__Travail à faire__.
**a)** Dans le passage sur la nudité, dans quel but Louis-Combet reprend-il le terme de nudité ?
**b)** Poursuivez, s'il vous plaît, le passage sur la nudité après sa dernière phrase.

Néan­moins, cette méta­mor­phose passe par une autre nudité. Elle sur­passe celle de la thé­ra­peute et de ses malades. Il s’agit de la nudité du mot « écrire ». Elle invite à un par­tage de ce qui s’ouvre dans la bles­sure du verbe comme dans celle du sexe. Louis-Combet reprend donc ce terme afin que la nudité ne se réduise pas sim­ple­ment au dévê­tir des seuls vête­ments. Elle devient l’intimité ouverte de quelqu’un qui écrit et de quelqu’un qui lit. Il s’agit de l’espace vio­lem­ment déployé par la contes­ta­tion mutuelle du pou­voir de dire et du pou­voir d’entendre et voir.

Données de coordonnées absolues en pixels
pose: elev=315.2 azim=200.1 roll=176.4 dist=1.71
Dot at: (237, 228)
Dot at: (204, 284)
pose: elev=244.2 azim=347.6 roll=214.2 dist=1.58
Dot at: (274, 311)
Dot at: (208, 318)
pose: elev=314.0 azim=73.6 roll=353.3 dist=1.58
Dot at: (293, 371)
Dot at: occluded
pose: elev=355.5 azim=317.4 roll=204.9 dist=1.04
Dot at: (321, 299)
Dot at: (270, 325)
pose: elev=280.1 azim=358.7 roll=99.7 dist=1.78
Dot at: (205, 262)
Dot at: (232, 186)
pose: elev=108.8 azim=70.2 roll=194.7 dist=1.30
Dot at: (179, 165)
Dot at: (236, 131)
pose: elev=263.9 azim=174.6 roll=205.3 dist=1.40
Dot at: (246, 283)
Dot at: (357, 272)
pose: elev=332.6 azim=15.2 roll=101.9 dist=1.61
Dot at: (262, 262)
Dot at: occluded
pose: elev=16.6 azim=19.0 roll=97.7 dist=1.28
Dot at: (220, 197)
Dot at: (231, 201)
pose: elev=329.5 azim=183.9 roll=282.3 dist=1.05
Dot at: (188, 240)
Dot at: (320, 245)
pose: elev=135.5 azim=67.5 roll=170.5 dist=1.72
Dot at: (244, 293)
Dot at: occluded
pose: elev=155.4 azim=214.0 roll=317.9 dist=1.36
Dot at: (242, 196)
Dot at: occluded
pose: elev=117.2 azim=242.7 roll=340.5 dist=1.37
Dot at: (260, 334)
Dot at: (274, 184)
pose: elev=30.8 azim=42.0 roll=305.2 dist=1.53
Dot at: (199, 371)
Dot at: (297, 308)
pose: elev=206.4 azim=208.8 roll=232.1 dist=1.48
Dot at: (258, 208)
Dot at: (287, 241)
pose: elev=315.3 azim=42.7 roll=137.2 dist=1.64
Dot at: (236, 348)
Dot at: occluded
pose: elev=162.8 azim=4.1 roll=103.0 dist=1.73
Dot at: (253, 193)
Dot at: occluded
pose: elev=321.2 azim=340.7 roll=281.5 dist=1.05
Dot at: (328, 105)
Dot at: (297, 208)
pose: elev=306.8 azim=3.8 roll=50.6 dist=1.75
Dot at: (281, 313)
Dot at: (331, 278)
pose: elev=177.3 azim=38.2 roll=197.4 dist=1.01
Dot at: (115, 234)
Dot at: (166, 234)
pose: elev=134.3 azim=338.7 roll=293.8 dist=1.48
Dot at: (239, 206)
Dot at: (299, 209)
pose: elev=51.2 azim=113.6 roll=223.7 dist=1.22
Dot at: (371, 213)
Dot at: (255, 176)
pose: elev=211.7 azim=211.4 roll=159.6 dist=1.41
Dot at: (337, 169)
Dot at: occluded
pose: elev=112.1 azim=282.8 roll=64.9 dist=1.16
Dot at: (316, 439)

__Réponses attendues__.
**a)** Afin que la nudité ne se réduise pas simplement au dévêtir des seuls vêtements.

**b)**
Demeure essen­tielle dans le livre de Louis-Combet la capa­cité à créer une ouver­ture qui lève le secret de l’intime. Cette levée débouche elle-même sur une com­mu­nauté inavouable (aux yeux de tous) : celle des vieux croû­tons dont nous serons un jour – si un « dieu » nous prête vie   – les sem­blables et les frères. Suzanne réveille « le sou­ve­nir des sen­sa­tions abo­lies et res­sus­cite des frag­ments d’histoire ». Fla­pis, les vieux « mal­heu­reux impo­tents trem­blaient dans leur car­casse, pleu­raient, riaient, bavaient quelque fois pis­saient mais leur membre ne bron­chait pas ».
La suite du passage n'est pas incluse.